I have a data set which is highly imbalanced and I have used the SMOTE algorithm (using the R package DMwR) to balance the binary class in the data set. I have been using the R Ada package to then train an Ada Boost model on this data set to predict the binary class, with very good results.
In the same data set, I have another class variable which has multiple values (6 in total). In this case I realise that I can't use the AdaBoost algorithm as implemented in the ada package as it only deals with the binary case.

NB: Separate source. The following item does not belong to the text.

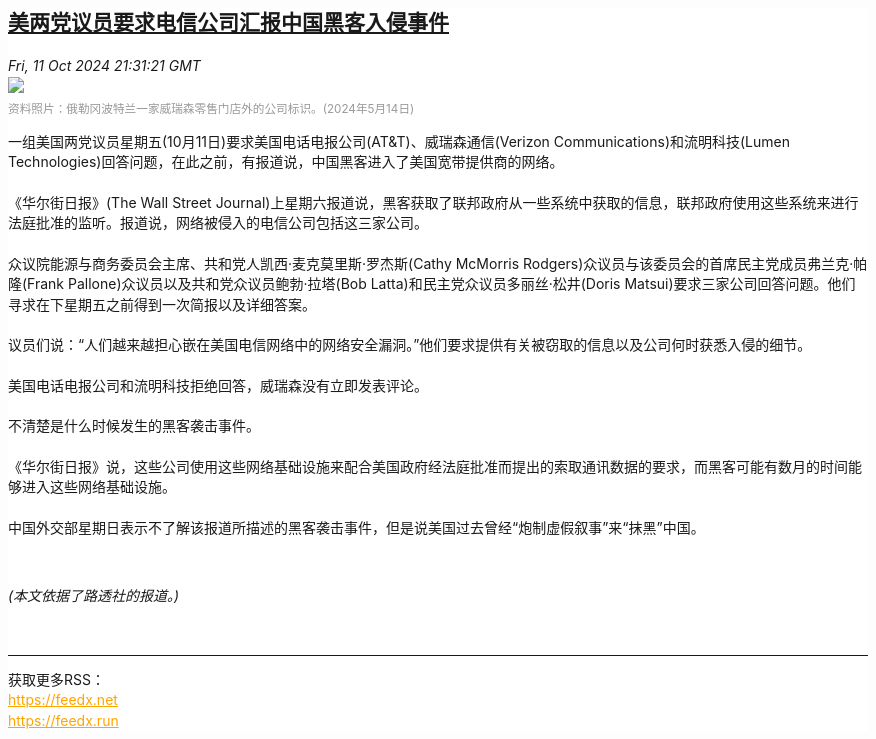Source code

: 
[美两党议员要求电信公司汇报中国黑客入侵事件](https://www.voachinese.com/a/us-lawmakers-seek-answers-from-telecoms-on-chinese-hacking-report-20241011/7819554.html)
------

<div><i>Fri, 11 Oct 2024 21:31:21 GMT</i></div><img src="https://images.weserv.nl?url=gdb.voanews.com/889f2118-940d-4cf8-a855-20e1773368f2_r1_s_w900.jpg" width="100%"><div><small style="color: #999;">资料照片：俄勒冈波特兰一家威瑞森零售门店外的公司标识。(2024年5月14日)</small></div><p>一组美国两党议员星期五(10月11日)要求美国电话电报公司(AT&T)、威瑞森通信(Verizon Communications)和流明科技(Lumen Technologies)回答问题，在此之前，有报道说，中国黑客进入了美国宽带提供商的网络。<br /><br />《华尔街日报》(The Wall Street Journal)上星期六报道说，黑客获取了联邦政府从一些系统中获取的信息，联邦政府使用这些系统来进行法庭批准的监听。报道说，网络被侵入的电信公司包括这三家公司。<br /><br />众议院能源与商务委员会主席、共和党人凯西·麦克莫里斯·罗杰斯(Cathy McMorris Rodgers)众议员与该委员会的首席民主党成员弗兰克·帕隆(Frank Pallone)众议员以及共和党众议员鲍勃·拉塔(Bob Latta)和民主党众议员多丽丝·松井(Doris Matsui)要求三家公司回答问题。他们寻求在下星期五之前得到一次简报以及详细答案。<br /><br />议员们说：“人们越来越担心嵌在美国电信网络中的网络安全漏洞。”他们要求提供有关被窃取的信息以及公司何时获悉入侵的细节。<br /><br />美国电话电报公司和流明科技拒绝回答，威瑞森没有立即发表评论。<br /><br />不清楚是什么时候发生的黑客袭击事件。<br /><br />《华尔街日报》说，这些公司使用这些网络基础设施来配合美国政府经法庭批准而提出的索取通讯数据的要求，而黑客可能有数月的时间能够进入这些网络基础设施。<br /><br />中国外交部星期日表示不了解该报道所描述的黑客袭击事件，但是说美国过去曾经“炮制虚假叙事”来“抹黑”中国。</p><p> </p><p><em>(本文依据了路透社的报道。)</em></p><br><hr><div>获取更多RSS：<br><a href="https://feedx.net" style="color:orange" target="_blank">https://feedx.net</a> <br><a href="https://feedx.run" style="color:orange" target="_blank">https://feedx.run</a><br></div>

I therefore have 2 problems:
-
I'd like to use the SMOTE algorithm on second class variable but this also only works with binary classes. Is there an algorithm or package I can use in R to "rebalance" a data set based on a class with multiple values in a similar way to SMOTE?
-
I'd like to use a classifier to predict the multiple class variable. I have tried using the one-vs-all approach with AdaBoost but I cannot get this to work well (my approach is below). Boosting seems to work well with this data set. Are there any other boosting algorithms or other approaches I could use in R that handle classes with multiple values. I have tried using Random Forest but one of my nominal inputs has too many discrete values to use it.
Approach for AdaBoost one-vs-all
- Build a vector with a binary variable for each discrete class value
- Train one AdaBoost model against each binary class vector
- Generate probability prediction for each AdaBoost model
- Select the class with the highest probability
Many thanks
Best Answer
You can use maboost package in R. It implements mutliclass boosting. Its multiclass boosting is in a sense the generalization of adaboost.MM. It directly solves the multiclass boosting without reduce it to binary classification problems and perhaps appropriate for your application.